Processing datasets

Some of the datasets require special treatment or the download of extraction works only on Linux. These are described below in the Processsing requirements column. We also fixed labels in some datasets as described in the Dataset modifications column.

Dataset	Publication	Processing requirements	Dataset modifications
AAUZebrafish		Kaggle required
AerialCattle2017
AmvrakikosTurtles		Kaggle required
ATRW
BelugaID
BirdIndividualID		Manual download	Few images removed
CatIndividualImages		Kaggle required
CzechLynx	TBD	Kaggle required
Chicks4FreeID
CTai			Labels fixed
CZoo
CowDataset
Cows2021			Labels fixed
DogFaceNet
Drosophila			Few images removed
ELPephants		Manual download
FriesianCattle2015			Labels fixed
FriesianCattle2017
Giraffes		Only linux: downloading
GiraffeZebraID
HappyWhale		Kaggle required + terms	Species fixed
HumpbackWhaleID		Kaggle required + terms	Unknown animals renamed
HyenaID2022
IPanda50			Few image renamed
LeopardID2022			Unknown animals renamed
LionData
MacaqueFaces
MPDD
MultiCamCows2024
NDD20
NOAARightWhale		Kaggle required + terms
NyalaData
OpenCows2020
PolarBearVidID
PrimFace
ReunionTurtles		Kaggle required
SealID		Download with single use token
SeaStarReID2023
SeaTurtleID2022		Kaggle required
SMALST		Only linux: extracting
SouthernProvinceTurtles		Kaggle required
StripeSpotter		Only linux: extracting
WhaleSharkID
ZakynthosTurtles		Kaggle required
ZindiTurtleRecall

Manual download and extracting

Kaggle

Some datasets are stored on Kaggle.

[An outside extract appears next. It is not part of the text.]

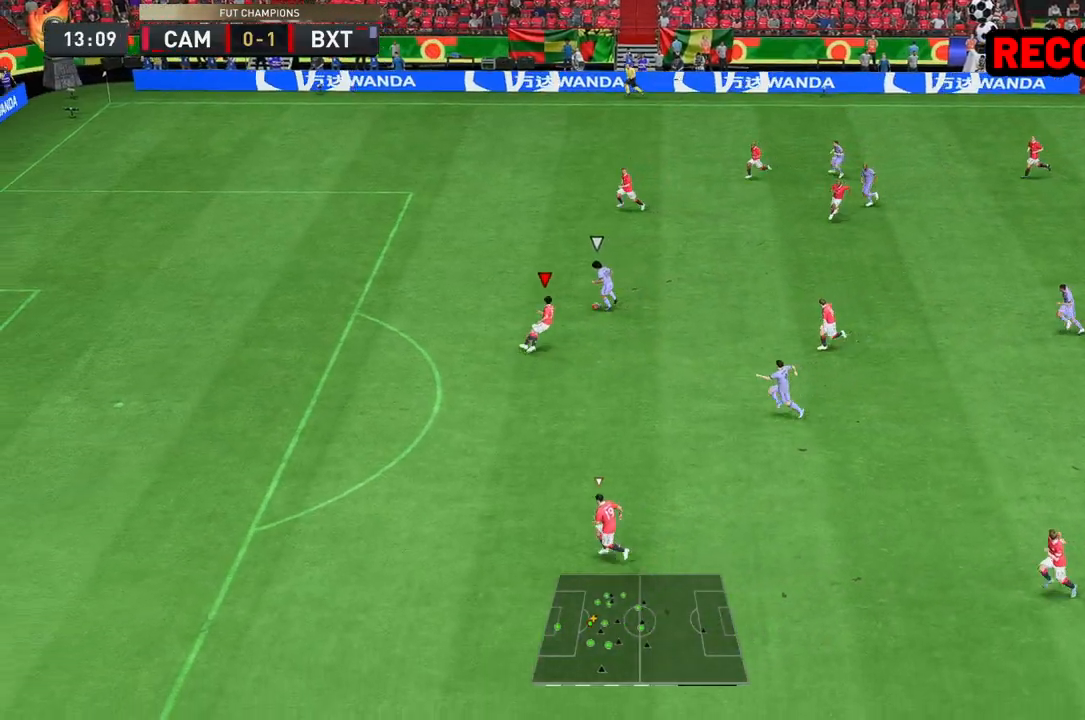
{"dt_ms": 500, "buttons": ["L2", "R2"], "left_stick": "up-left", "right_stick": "center", "events": [[250, "left_stick", "up-left"]]}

To use our automatic download method, follow the steps described in the Installation and Authentication sections.

AAUZebrafish

Kaggle requirements need to be satisfied.

AmvrakikosTurtles

Kaggle requirements need to be satisfied.

BirdIndividualID

The dataset is stored on Google drive but needs to be downloaded manually due to its size. After downloading it, place it into folder ``BirdIndividualID'' and run

datasets.BirdIndividualID.extract('data/BirdIndividualID')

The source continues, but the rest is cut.